Slumping tax revenues have created a projected $2.6-million shortfall in the Payson general fund budget, prompting the council on Thursday to approve two-day-a-month furloughs for all town workers.
The sharp reduction in sales and income tax in November and December took town officials by surprise, after what had looked like the start of a recovery in October.
As a result, even using all of a budgeted $1-million loan from the water department will still leave a projected $1.6-million deficit.
The council unanimously approved Town Manager Debra Galbraith’s recommendation on the furloughs Thursday night. That should save about $750,000 between now and June.
Then the council scheduled a special session for next Wednesday to figure out how to shave another $750,000 from this year’s budget.
“The state budget meltdown has not left us the luxury of postponement,” said Mayor Kenny Evans in support of the immediate furloughs — which will send even police officers and firemen home two days a month without pay.
“We have no other options big enough to deal with the crisis we are facing,” said Evans. “We realize the pain it causes anytime we have a reduction or a furlough and we understand the multiplier effect it has on the community. But bad as it is, it is determined by the numbers we see coming back from the state.”

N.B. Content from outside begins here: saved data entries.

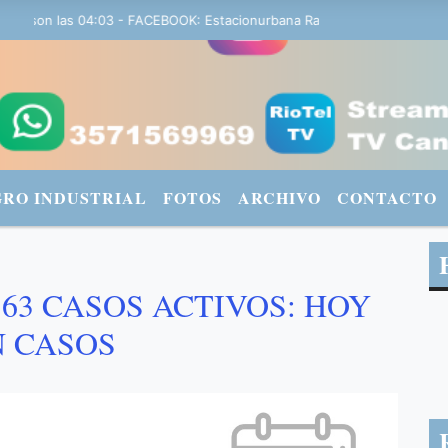
 son las 04:03 - FACEBOOK: Estacionurbana Radiourbana - TWITTER: 
GRO INDUSTRIAL
FOTOS
ARCHIVO
CONTACTO
 63 CASOS ACTIVOS: HOY
N CASOS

The biggest hit in the $13.5 million general fund budget came in the form of local sales tax collections, which have lagged 15 percent or about $900,000 behind budget projections made back in June.
State shared sales tax — collected by the state and distributed based on population — is $121,000 behind projections.
The town has suffered even from plunging auto sales, with tax revenues about $106,000 behind projections.
The share of money the state gets from income taxes dropped 10 percent — a $158,000 hit. State payouts to local government income taxes lags more than a year behind collections so the income tax revenues held up well as the recession started, but now are reflecting the downturn. Because of that lag, income tax revenue will remain low even a year after the economy actually recovers.
The bleak numbers in November and December snuffed out hopes of an early recovery in town revenues inspired by the October jump.
“Back in October it was like, ‘wow, we’ve turned the corner,’” said Evans. “Unfortunately for us, we turned the corner for one month.”
In a council study session before the meeting, Galbraith laid out some options for closing the budget gap. The town has little ability to raise more revenues by increasing taxes mid year and has already raided the water department’s reserve funds for a $1 million loan.
The town’s payroll runs to almost $8 million annually. The two-day-a-month furloughs for half a year will save about $600,000 to $750,000.
The council asked Galbraith to work out the details of some of the other options before next Wednesday.
The budget report presented on Thursday estimated that a 5 percent, across-the-board pay cut would save another $183,000 to $247,000.
Much of that would come from police, with its $1.8 million in annual salaries and the fire department with an annual payroll of $1.3 million — with another $400,000 for police and fire dispatchers. Those two departments account for nearly half of the town’s payroll.
The town could also eliminate all part-time and temporary workers, which would mostly affect the parks department and the fire department’s on-call program. That would save about $123,000.
The town could also change various employee benefits, like boosting the share of the health insurance plan workers would pay out of their own pocket from 19 to 25 percent. That would save about $80,000 in six months.
The budget estimates also raised the specter of reducing contracts with community agencies, like the Payson Senior Center and the Humane Society of Central Arizona. The town currently has yearly contracts with the Humane Society for about $89,000 and some $138,000 with an array of other groups.
Evans said the council at present hopes to leave intact a roughly $650,000 fund balance for emergencies through the end of the year.
Bleak budget predictions for local government issued by State Treasurer Dean Martin proved the last straw for the council hoping for an improvement in tax revenues in a recovery that at least in Rim Country has failed to boost sales.
“Our biggest problem,” said Evans, “isn’t that we don’t have outsiders coming into town and spending money — it’s that our local residents are going to the market and spending $50 when they used to spend $100 — and that becomes a self-fulfilling prophecy.”